** WORK INSTRUCTION **
Copy every entry below verbatim, except for images.
*** RECORDS FOR PROCESSING Section Begins ***
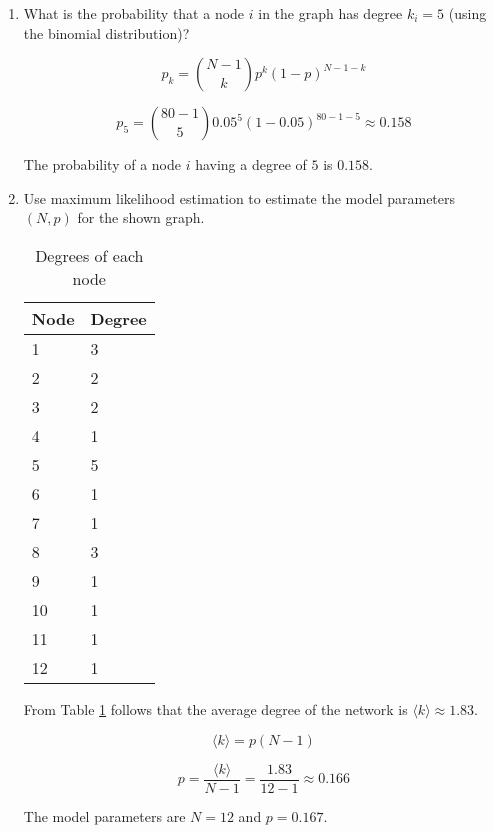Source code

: \begin{enumerate}
	\item What is the probability that a node $i$ in the graph has degree $k_i = 5$ (using the binomial distribution)?
	
	\begin{equation}
	p_k = {N - 1 \choose k} p^k (1-p)^{N-1-k}
	\end{equation}
	
	\begin{equation}
	p_5 = {80 - 1 \choose 5} 0.05^5 (1-0.05)^{80-1-5} \approx 0.158
	\end{equation}
	
	The probability of a node $i$ having a degree of $5$ is $0.158$.
	
	\item Use maximum likelihood estimation to estimate the model parameters $(N, p)$ for the shown graph.
	
	\begin{table}[h]
		\centering
		\begin{tabular}{ll}
		\hline
		Node & Degree \\ \hline
		1    & 3      \\
		2    & 2      \\
		3    & 2      \\
		4    & 1      \\
		5    & 5      \\
		6    & 1      \\
		7    & 1      \\
		8    & 3      \\
		9    & 1      \\
		10   & 1      \\
		11   & 1      \\
		12   & 1      \\ \hline
		\end{tabular}
	\caption{Degrees of each node}
	\label{tab:node_degrees}
	\end{table}

	From Table \ref{tab:node_degrees} follows that the average degree of the network is $\langle k \rangle \approx 1.83$.
	
	\begin{equation}
	\langle k \rangle = p(N-1)
	\end{equation}
	
	\begin{equation}
	p = \frac{\langle k \rangle}{N-1} = \frac{1.83}{12-1} \approx 0.166
	\end{equation}
	
	The model parameters are $N = 12$ and $p = 0.167$.

\end{enumerate}
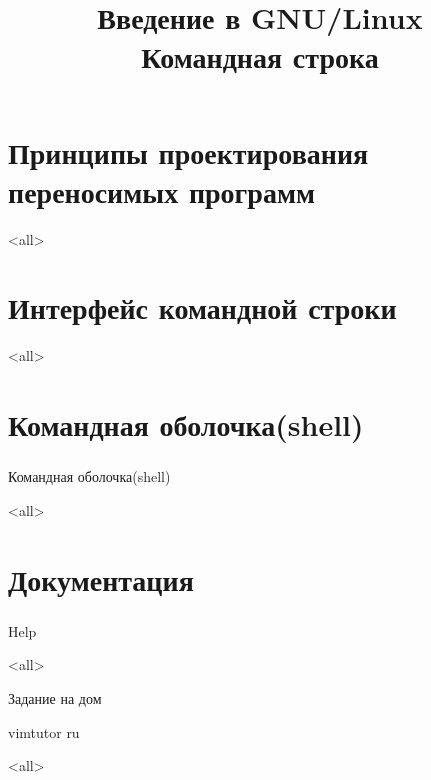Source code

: 
\title{Введение в GNU/Linux\\Командная строка}


\begin{frame}
 \frametitle{}
 \titlepage
\end{frame}

\section{Принципы проектирования переносимых программ}
\mode<all>{}

\section{Интерфейс командной строки}
\mode<all>{}

\section{ Командная оболочка(shell) }
\begin{frame}
\frametitle{}
 \begin{center}
   {\Large Командная оболочка(shell) }
 \end{center}
\end{frame}

\mode<all>{}

\section{ Документация }
\begin{frame}
\frametitle{}
 \begin{center}
   {\Large Help }
 \end{center}
\end{frame}
\mode<all>{}

\begin{frame}{Задание на дом}
\begin{block}{}
vimtutor ru
\end{block}
\end{frame}

\mode<all>

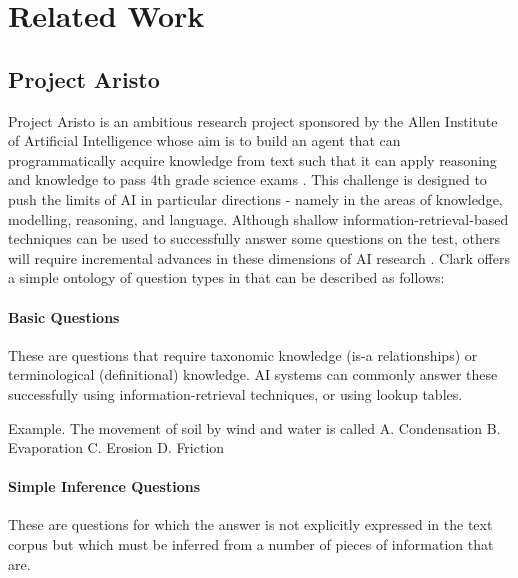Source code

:  
\chapter{Related Work}

\section{Project Aristo}

Project Aristo is an ambitious research project sponsored by the Allen Institute of
Artificial Intelligence whose aim is to build an agent that can programmatically 
acquire knowledge from text such that it can apply reasoning and knowledge 
to pass 4th grade science exams \cite{clark2015elementary}.  This challenge is designed to push the limits of AI in particular directions - namely in the areas of knowledge, modelling, reasoning, and language.  Although shallow information-retrieval-based techniques can be used to successfully answer some questions on the test, others will require incremental advances in these dimensions of AI research \cite{clark2015elementary}.  Clark \cite{clark2015elementary} offers a simple ontology of question types in that can be described as follows:


\subsubsection{Basic Questions}

These are questions that require taxonomic knowledge (is-a relationships) or terminological (definitional) knowledge.  AI systems can commonly answer these successfully using information-retrieval techniques, or using lookup tables.  


Example. The movement of soil by wind and water is called A. Condensation B. Evaporation C. Erosion D. Friction \cite{clark2015elementary}

\subsubsection{Simple Inference Questions}
These are questions for which the answer is not explicitly expressed in the text corpus but which must be inferred from a number of pieces of information that are.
*** RECORDS FOR PROCESSING Section Ends ***
** PROBLEM SOLUTION **
Source code

: \begin{enumerate}
	\item What is the probability that a node $i$ in the graph has degree $k_i = 5$ (using the binomial distribution)?
	
	\begin{equation}
	p_k = {N - 1 \choose k} p^k (1-p)^{N-1-k}
	\end{equation}
	
	\begin{equation}
	p_5 = {80 - 1 \choose 5} 0.05^5 (1-0.05)^{80-1-5} \approx 0.158
	\end{equation}
	
	The probability of a node $i$ having a degree of $5$ is $0.158$.
	
	\item Use maximum likelihood estimation to estimate the model parameters $(N, p)$ for the shown graph.
	
	\begin{table}[h]
		\centering
		\begin{tabular}{ll}
		\hline
		Node & Degree \\ \hline
		1    & 3      \\
		2    & 2      \\
		3    & 2      \\
		4    & 1      \\
		5    & 5      \\
		6    & 1      \\
		7    & 1      \\
		8    & 3      \\
		9    & 1      \\
		10   & 1      \\
		11   & 1      \\
		12   & 1      \\ \hline
		\end{tabular}
	\caption{Degrees of each node}
	\label{tab:node_degrees}
	\end{table}

	From Table \ref{tab:node_degrees} follows that the average degree of the network is $\langle k \rangle \approx 1.83$.
	
	\begin{equation}
	\langle k \rangle = p(N-1)
	\end{equation}
	
	\begin{equation}
	p = \frac{\langle k \rangle}{N-1} = \frac{1.83}{12-1} \approx 0.166
	\end{equation}
	
	The model parameters are $N = 12$ and $p = 0.167$.

\end{enumerate}
Source code

: 
\title{Введение в GNU/Linux\\Командная строка}


\begin{frame}
 \frametitle{}
 \titlepage
\end{frame}

\section{Принципы проектирования переносимых программ}
\mode<all>{}

\section{Интерфейс командной строки}
\mode<all>{}

\section{ Командная оболочка(shell) }
\begin{frame}
\frametitle{}
 \begin{center}
   {\Large Командная оболочка(shell) }
 \end{center}
\end{frame}

\mode<all>{}

\section{ Документация }
\begin{frame}
\frametitle{}
 \begin{center}
   {\Large Help }
 \end{center}
\end{frame}
\mode<all>{}

\begin{frame}{Задание на дом}
\begin{block}{}
vimtutor ru
\end{block}
\end{frame}

\mode<all>

Source code

:  
\chapter{Related Work}

\section{Project Aristo}

Project Aristo is an ambitious research project sponsored by the Allen Institute of
Artificial Intelligence whose aim is to build an agent that can programmatically 
acquire knowledge from text such that it can apply reasoning and knowledge 
to pass 4th grade science exams \cite{clark2015elementary}.  This challenge is designed to push the limits of AI in particular directions - namely in the areas of knowledge, modelling, reasoning, and language.  Although shallow information-retrieval-based techniques can be used to successfully answer some questions on the test, others will require incremental advances in these dimensions of AI research \cite{clark2015elementary}.  Clark \cite{clark2015elementary} offers a simple ontology of question types in that can be described as follows:


\subsubsection{Basic Questions}

These are questions that require taxonomic knowledge (is-a relationships) or terminological (definitional) knowledge.  AI systems can commonly answer these successfully using information-retrieval techniques, or using lookup tables.  


Example. The movement of soil by wind and water is called A. Condensation B. Evaporation C. Erosion D. Friction \cite{clark2015elementary}

\subsubsection{Simple Inference Questions}
These are questions for which the answer is not explicitly expressed in the text corpus but which must be inferred from a number of pieces of information that are.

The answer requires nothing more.